For some, receiving a new medical device leads to a vastly improved quality of life. For those who receive defective medical devices, the results can be painful or even fatal. The problems involved with faulty medical devices have long been complicated by the difficulty in identifying which patients received devices that ended up failing. The U.S. Food and Drug Administration has released new rules that are intended to make it easier to track defective devices and get in touch with patients who have received potentially dangerous implants.
The FDA is using an electronic system to track devices by code, manufacture date and lot number. By listing the code on a patient's records, doctors and hospitals can identify specifically which devices fail and in what ways. If a device shows a pattern of failure, all patients who received the device could be notified more easily. The tracking system is therefore beneficial for both the patients affected and the hospitals using these devices.
When a device is tied to specific health problems, it may be subject to recall.

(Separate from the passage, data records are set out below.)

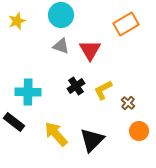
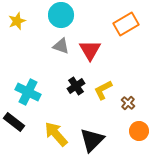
cyan cross: rotated 25 degrees clockwise
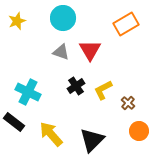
cyan circle: moved 2 px right, 3 px down
gray triangle: moved 6 px down
yellow arrow: moved 5 px left
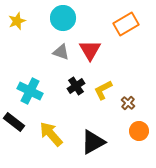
cyan cross: moved 2 px right, 1 px up
black triangle: moved 1 px right, 2 px down; rotated 16 degrees clockwise
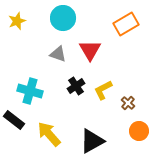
gray triangle: moved 3 px left, 2 px down
cyan cross: rotated 10 degrees counterclockwise
black rectangle: moved 2 px up
yellow arrow: moved 2 px left
black triangle: moved 1 px left, 1 px up
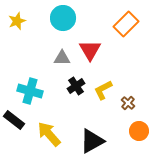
orange rectangle: rotated 15 degrees counterclockwise
gray triangle: moved 4 px right, 4 px down; rotated 18 degrees counterclockwise
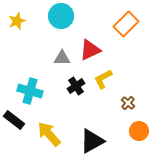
cyan circle: moved 2 px left, 2 px up
red triangle: rotated 35 degrees clockwise
yellow L-shape: moved 11 px up
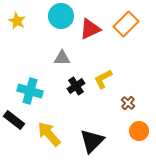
yellow star: rotated 24 degrees counterclockwise
red triangle: moved 21 px up
black triangle: rotated 16 degrees counterclockwise
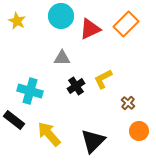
black triangle: moved 1 px right
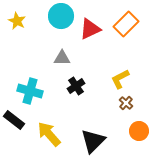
yellow L-shape: moved 17 px right
brown cross: moved 2 px left
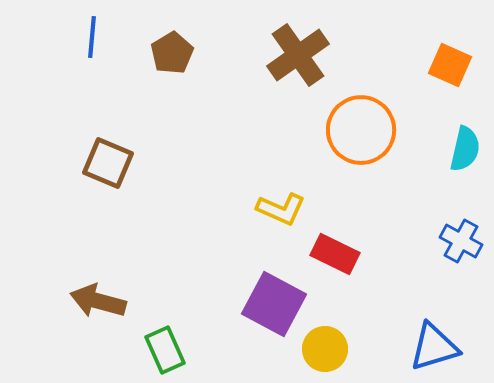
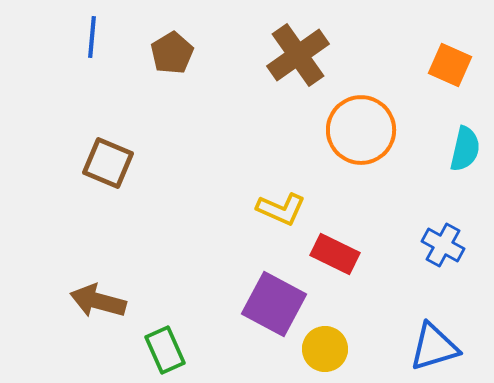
blue cross: moved 18 px left, 4 px down
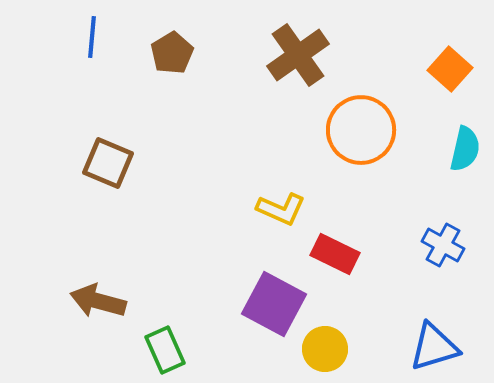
orange square: moved 4 px down; rotated 18 degrees clockwise
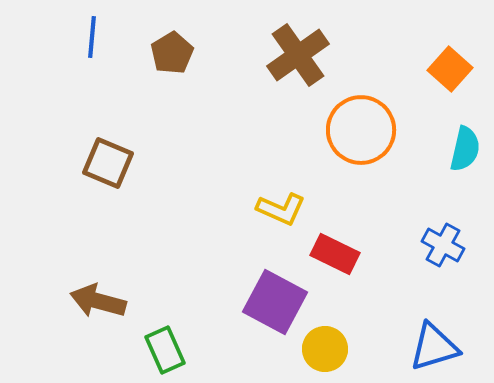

It has not always been a simple matter to determine if an artificial hip or defibrillator used on a particular patient is the same as the one being recalled. Some devices fail in ways that are life-threatening to patients. It is vital to determine which patients received these devices so they can be removed before they fail. The new rules could make this process faster and more reliable.
The new system will begin use next year and will start with the most high-risk medical devices. These devices include defibrillators and heart stents. It is expected that the system will quickly expand to include other medical devices and implants.